Items listed in a dataset
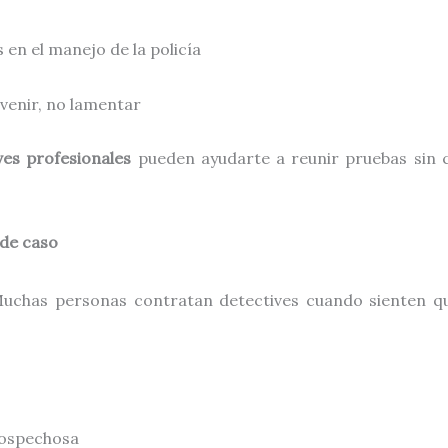
 en el manejo de la policía
evenir, no lamentar
ves profesionales
pueden ayudarte a reunir pruebas sin 
 de caso
uchas personas contratan detectives cuando sienten qu
sospechosa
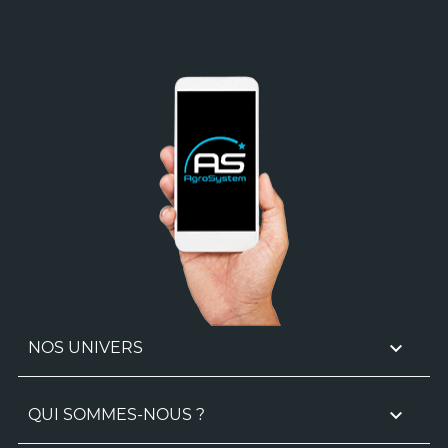

NOS UNIVERS

QUI SOMMES-NOUS ?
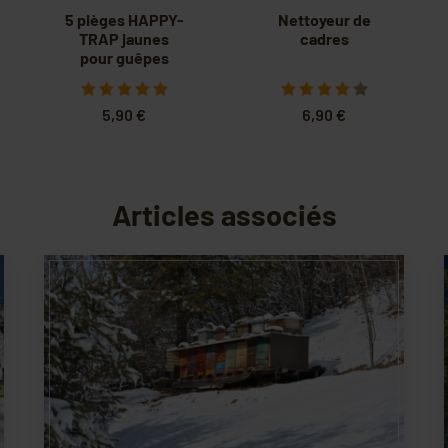
5 pièges HAPPY-
Nettoyeur de
TRAP jaunes
cadres
pour guêpes
5,90 €
6,90 €
Articles associés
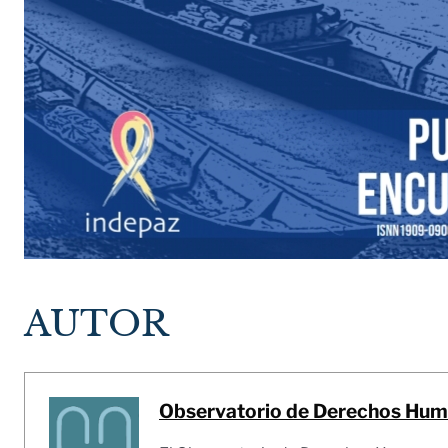
AUTOR
Observatorio de Derechos Huma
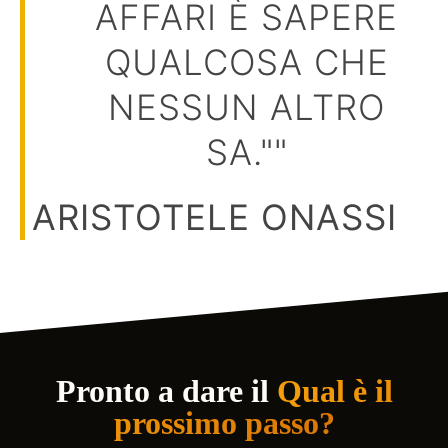
AFFARI È SAPERE
QUALCOSA CHE
NESSUN ALTRO
SA.""
ARISTOTELE ONASSI
Pronto a dare il
Qual è il
prossimo passo?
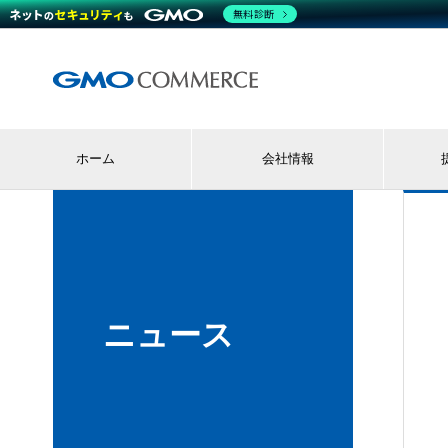
無料診断
ホーム
会社情報
ニュース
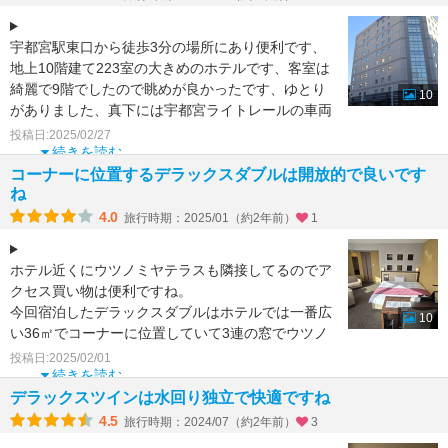
宇都宮駅東口から徒歩3分の場所にあり便利です、
地上10階建て223室の大きめのホテルです、客室は
綺麗で9階でしたので眺めが良かったです、ゆとり
10
がありました、真下には宇都宮ライトレールの車両
が走行してま
投稿日:2025/02/27
続きを読む
コーナーに位置するデラックスダブルは開放的で良いです
ね
4.0
旅行時期：2025/01（約2年前）
1
ホテル近くにウツノミヤテラスも隣接してるのでア
クセス買い物は便利ですね。
今回宿泊したデラックスダブルはホテルでは一番広
10
い36㎡でコーナーに位置していて3連の窓でウツノ
ミヤテラスの屋上庭園に宇都宮の
投稿日:2025/02/01
続きを読む
デラックスツインは水回り独立で快適ですね
4.5
旅行時期：2024/07（約2年前）
3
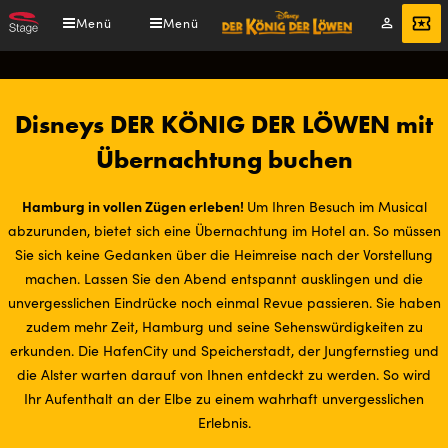
Direkt
Menü
Menü
Mein
Tickets
zum
Konto
Inhalt
Pfadnavigation
Disneys DER KÖNIG DER LÖWEN mit
Übernachtung buchen
Hamburg in vollen Zügen erleben!
Um Ihren Besuch im Musical
abzurunden, bietet sich eine Übernachtung im Hotel an. So müssen
Sie sich keine Gedanken über die Heimreise nach der Vorstellung
machen. Lassen Sie den Abend entspannt ausklingen und die
unvergesslichen Eindrücke noch einmal Revue passieren. Sie haben
zudem mehr Zeit, Hamburg und seine Sehenswürdigkeiten zu
erkunden. Die HafenCity und Speicherstadt, der Jungfernstieg und
die Alster warten darauf von Ihnen entdeckt zu werden. So wird
Ihr Aufenthalt an der Elbe zu einem wahrhaft unvergesslichen
Erlebnis.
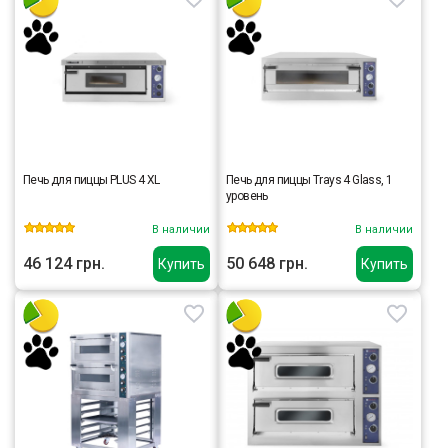
Печь для пиццы PLUS 4 XL
Печь для пиццы Trays 4 Glass, 1
уровень
В наличии
В наличии
46 124 грн.
50 648 грн.
Купить
Купить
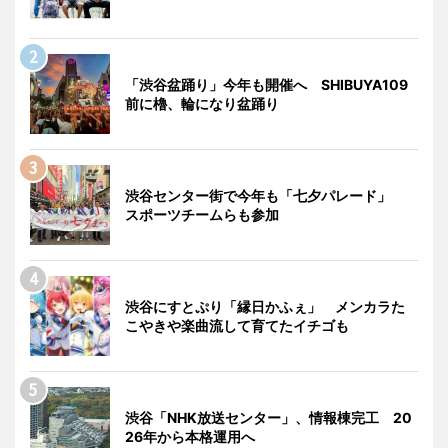
「渋谷盆踊り」今年も開催へ SHIBUYA109
前に櫓、輪になり盆踊り
渋谷センター街で今年も「七夕パレード」
スポーツチームらも参加
渋谷にすとぷり「縁日かふぇ」 メンカラた
こやきや楽曲流して育てたイチゴも
渋谷「NHK放送センター」、情報棟完工 20
26年から本格運用へ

#### [WHAT THE TASK ASKS]
Copy every line of text in the rows above word for word, leaving out the pictures.

#### [TASK OUTPUT]
 en el manejo de la policía
evenir, no lamentar
ves profesionales
pueden ayudarte a reunir pruebas sin 
 de caso
uchas personas contratan detectives cuando sienten qu
sospechosa

NOS UNIVERS

QUI SOMMES-NOUS ?
5 pièges HAPPY-
Nettoyeur de
TRAP jaunes
cadres
pour guêpes
5,90 €
6,90 €
Articles associés
AUTOR
Observatorio de Derechos Huma
AFFARI È SAPERE
QUALCOSA CHE
NESSUN ALTRO
SA.""
ARISTOTELE ONASSI
Pronto a dare il
Qual è il
prossimo passo?
無料診断
ホーム
会社情報
ニュース
宇都宮駅東口から徒歩3分の場所にあり便利です、
地上10階建て223室の大きめのホテルです、客室は
綺麗で9階でしたので眺めが良かったです、ゆとり
10
がありました、真下には宇都宮ライトレールの車両
が走行してま
投稿日:2025/02/27
続きを読む
コーナーに位置するデラックスダブルは開放的で良いです
ね
4.0
旅行時期：2025/01（約2年前）
1
ホテル近くにウツノミヤテラスも隣接してるのでア
クセス買い物は便利ですね。
今回宿泊したデラックスダブルはホテルでは一番広
10
い36㎡でコーナーに位置していて3連の窓でウツノ
ミヤテラスの屋上庭園に宇都宮の
投稿日:2025/02/01
続きを読む
デラックスツインは水回り独立で快適ですね
4.5
旅行時期：2024/07（約2年前）
3
Direkt
Menü
Menü
Mein
Tickets
zum
Konto
Inhalt
Pfadnavigation
Disneys DER KÖNIG DER LÖWEN mit
Übernachtung buchen
Hamburg in vollen Zügen erleben!
Um Ihren Besuch im Musical
abzurunden, bietet sich eine Übernachtung im Hotel an. So müssen
Sie sich keine Gedanken über die Heimreise nach der Vorstellung
machen. Lassen Sie den Abend entspannt ausklingen und die
unvergesslichen Eindrücke noch einmal Revue passieren. Sie haben
zudem mehr Zeit, Hamburg und seine Sehenswürdigkeiten zu
erkunden. Die HafenCity und Speicherstadt, der Jungfernstieg und
die Alster warten darauf von Ihnen entdeckt zu werden. So wird
Ihr Aufenthalt an der Elbe zu einem wahrhaft unvergesslichen
Erlebnis.
Печь для пиццы PLUS 4 XL
Печь для пиццы Trays 4 Glass, 1
уровень
В наличии
В наличии
46 124 грн.
50 648 грн.
Купить
Купить
「渋谷盆踊り」今年も開催へ SHIBUYA109
前に櫓、輪になり盆踊り
渋谷センター街で今年も「七夕パレード」
スポーツチームらも参加
渋谷にすとぷり「縁日かふぇ」 メンカラた
こやきや楽曲流して育てたイチゴも
渋谷「NHK放送センター」、情報棟完工 20
26年から本格運用へ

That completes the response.